Et si les inspecteurs découvrent que la femme d'un fondateur a acheté un sac à main Louis Vuitton pour 100 000 yuans (13 861,36 dollars), ils peuvent lui demander de justifier l'achat, a déclaré le banquier, afin d'exclure toute transaction frauduleuse impliquant les finances de l'entreprise.

"Dans le monde réel, pratiquement aucune entreprise ne peut survivre à un examen aussi minutieux", a déclaré le banquier, en faisant référence à la nature rigoureuse des inspections.

L'année dernière, la Chine a entièrement adopté un système d'introduction en bourse basé sur l'enregistrement, à la manière des États-Unis, mais "nous revenons à l'ancien régime, lorsque les introductions en bourse doivent être soumises à un contrôle réglementaire strict", a déclaré un deuxième banquier d'investissement.

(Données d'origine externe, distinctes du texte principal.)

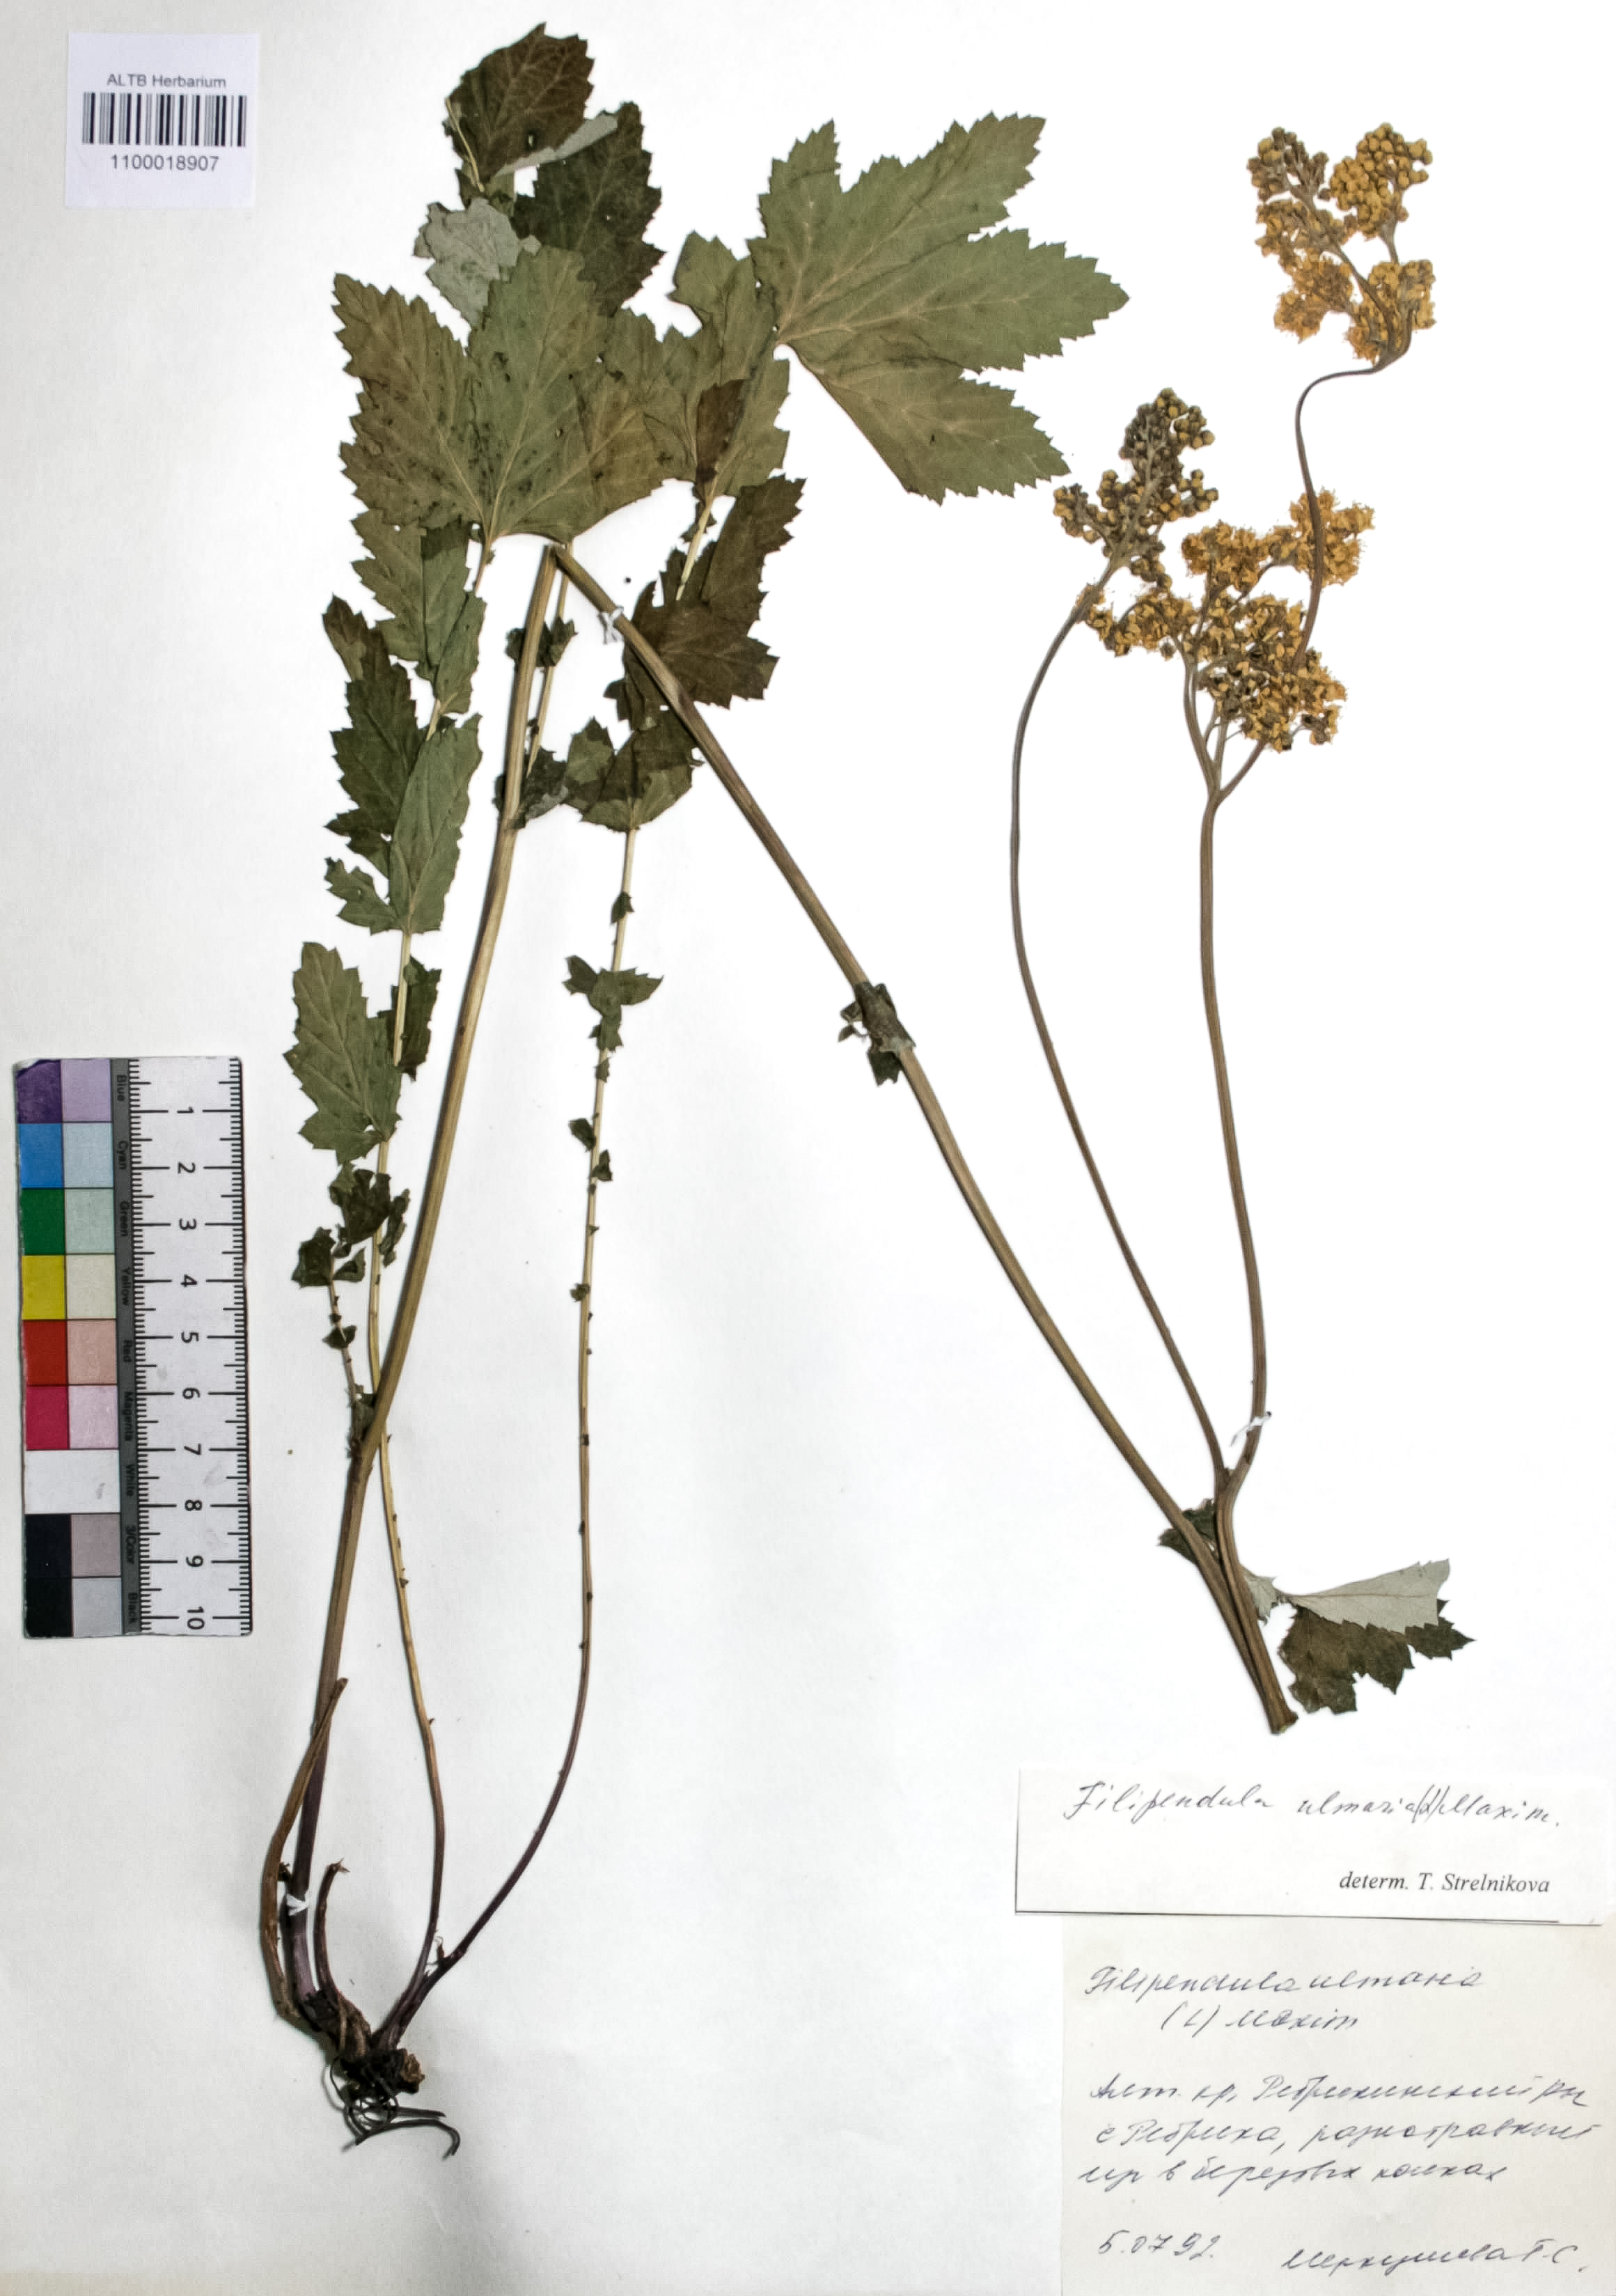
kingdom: Plantae
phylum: Tracheophyta
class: Magnoliopsida
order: Rosales
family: Rosaceae
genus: Filipendula
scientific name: Filipendula ulmaria
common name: Meadowsweet
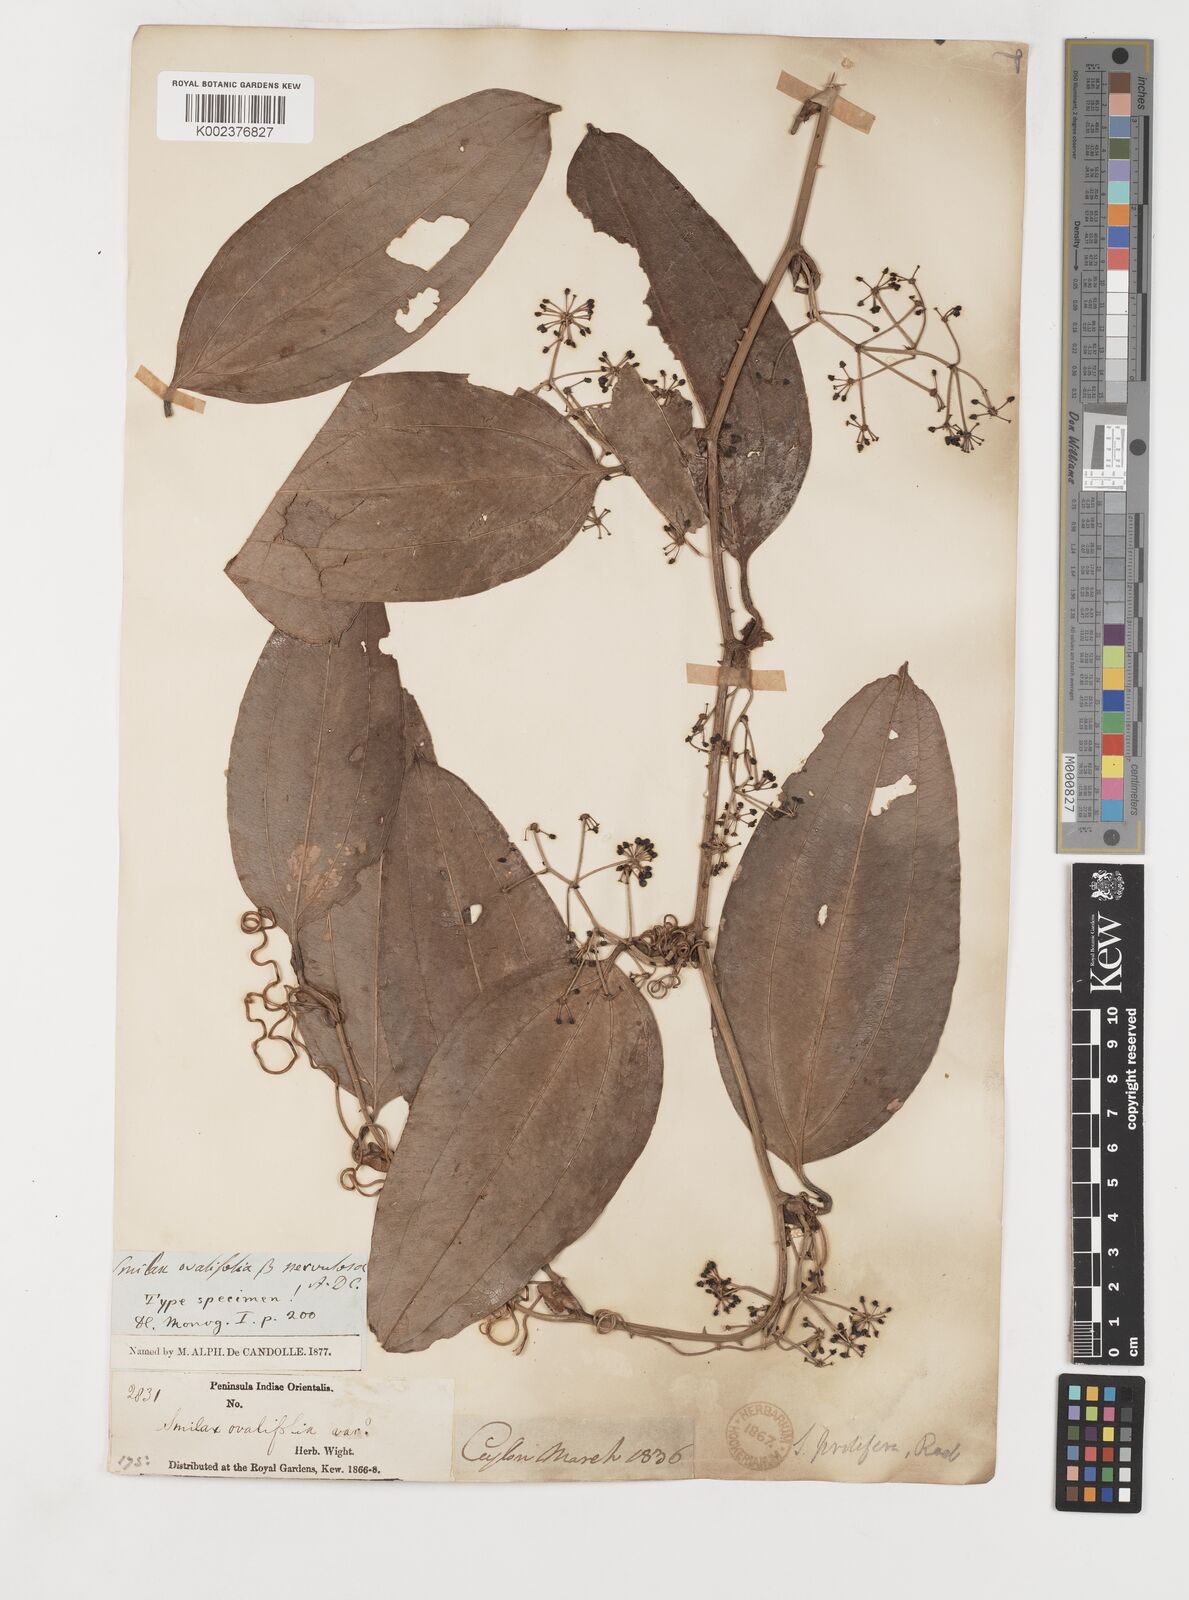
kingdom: Plantae
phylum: Tracheophyta
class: Liliopsida
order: Liliales
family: Smilacaceae
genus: Smilax
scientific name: Smilax prolifera
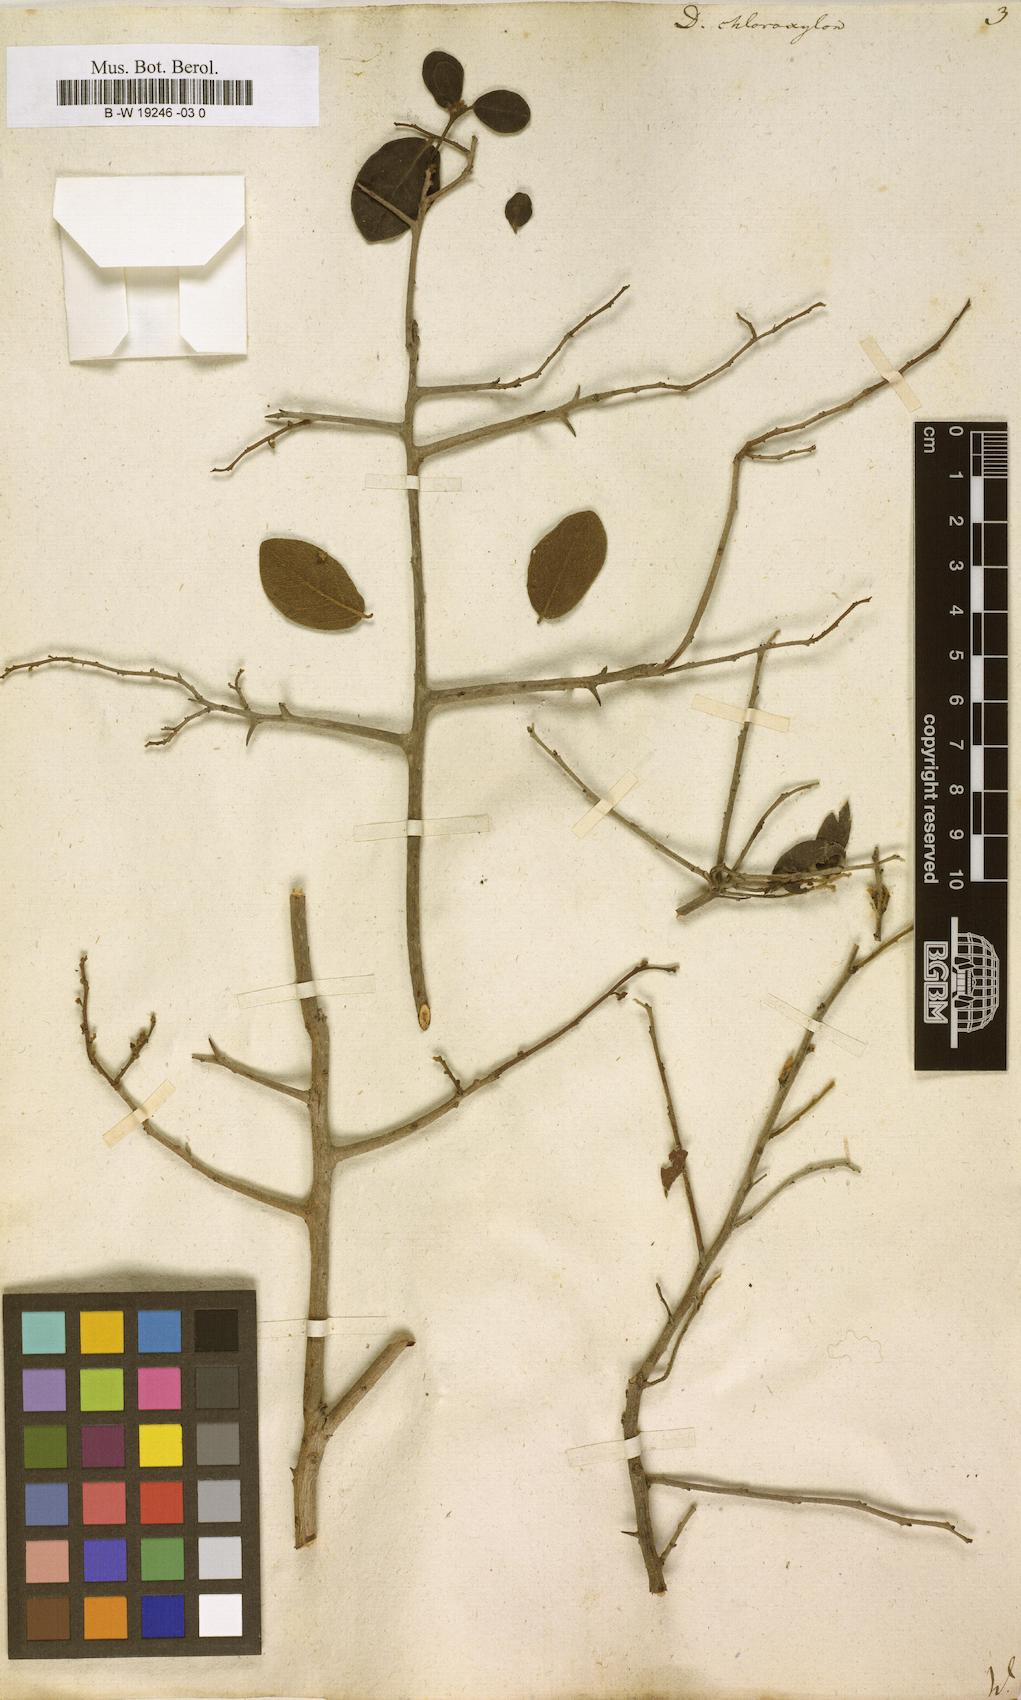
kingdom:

En février, la CSRC a infligé une amende à la société de semi-conducteurs S2C Ltd, basée à Shanghai, pour fraude dans sa demande d'admission à la cote, bien que le projet d'introduction en bourse de la société ait été annulé en juillet 2022.

Les mesures réglementaires visant à freiner les introductions en bourse ont assombri les perspectives des banques d'investissement et des négociateurs, qui ont engrangé des millions de yuans en salaires et en primes au cours des années précédentes en souscrivant des offres d'actions.

Les commissions de souscription d'actions en Chine ont chuté à 301 millions de dollars au cours des trois premiers mois de cette année, soit une baisse de 77 % par rapport à la même période de l'année précédente, et le revenu trimestriel le plus bas depuis 2009.

"Beaucoup de mes collègues sont restés chez eux pendant plusieurs semaines", a déclaré le premier banquier, qui travaille dans une grande maison de courtage chinoise et qui envisage maintenant de quitter l'entreprise. "Il y a beaucoup d'angoisse.